Plaintiff argues that the ALJ's hypothetical to the VE violates the Ramirez requirement because of the discrepancy between the ALJ's finding in the area of concentration, persistence or pace, and his limitation in the hypothetical. We disagree with Plaintiff's assertion and find that the hypothetical does not violate Ramirez and its progeny. As Magistrate Judge Perkin wrote in his Report and Recommendation, the ALJ "explicitly accounted for" Plaintiff's limitation in concentration, persistence or pace in the hypothetical presented to the VE. (Report and Recommendation 24.) However, the ALJs in Ramirez and Whack, upon which Plaintiff relies, found that the plaintiffs had moderate difficulties with concentration, persistence or pace, but only limited their hypothetical claimants to simple one to two step tasks, without any mention of the ALJs' findings. See Ramirez, 372 F.3d at 554; Whack, 2008 WL 509210, at *8-9 (collected cases). Moreover, "Ramirez does not oblige the ALJ to make a verbatim recitation to the VE of the type of limitation the claimant has." Gayton v. Astrue, Civ. No. 08-3667, 2009 WL 1456608, at *2 (E.D. Pa. May 19, 2009) (citing Ramirez, 372 F.3d at 552). The ALJ must only provide limitations which adequately convey the claimant's impairments, which this ALJ's limitations sufficiently do. Id. Despite his finding of "moderate" deficiencies, the ALJ's use of "mild to moderate" in his hypothetical does not misrepresent Plaintiff's mental impairments.
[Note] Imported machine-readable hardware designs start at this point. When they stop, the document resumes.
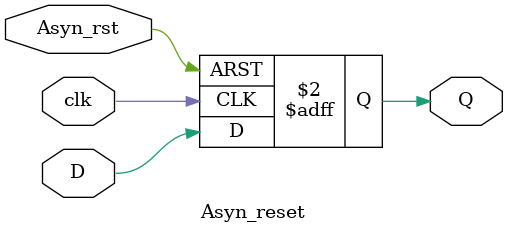
<source format=v>
module Asyn_reset(input clk,Asyn_rst,D,output reg Q);

always@(posedge clk,posedge Asyn_rst)begin
	if(Asyn_rst)
		Q <= 1'b0;
	else
		Q <= D;

end

endmodule

</source>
See Wind v. Barnhart, 133 F. App'x 684, 694 (11th Cir. 2005) ("[D]espite that the ALJ found that [Plaintiff's] relevant mental limitations were "moderate," his use of the words "limited but satisfactory" and "mild to moderate" [in his hypothetical] did not mis-characterize the degree of [Plaintiff's] mental limitations."). Accordingly, we find that the ALJ's hypothetical was proper and that the VE's response is considered substantial evidence to support the ALJ's decision. See Rutherford v. Barnhart, 399 F.3d at 552.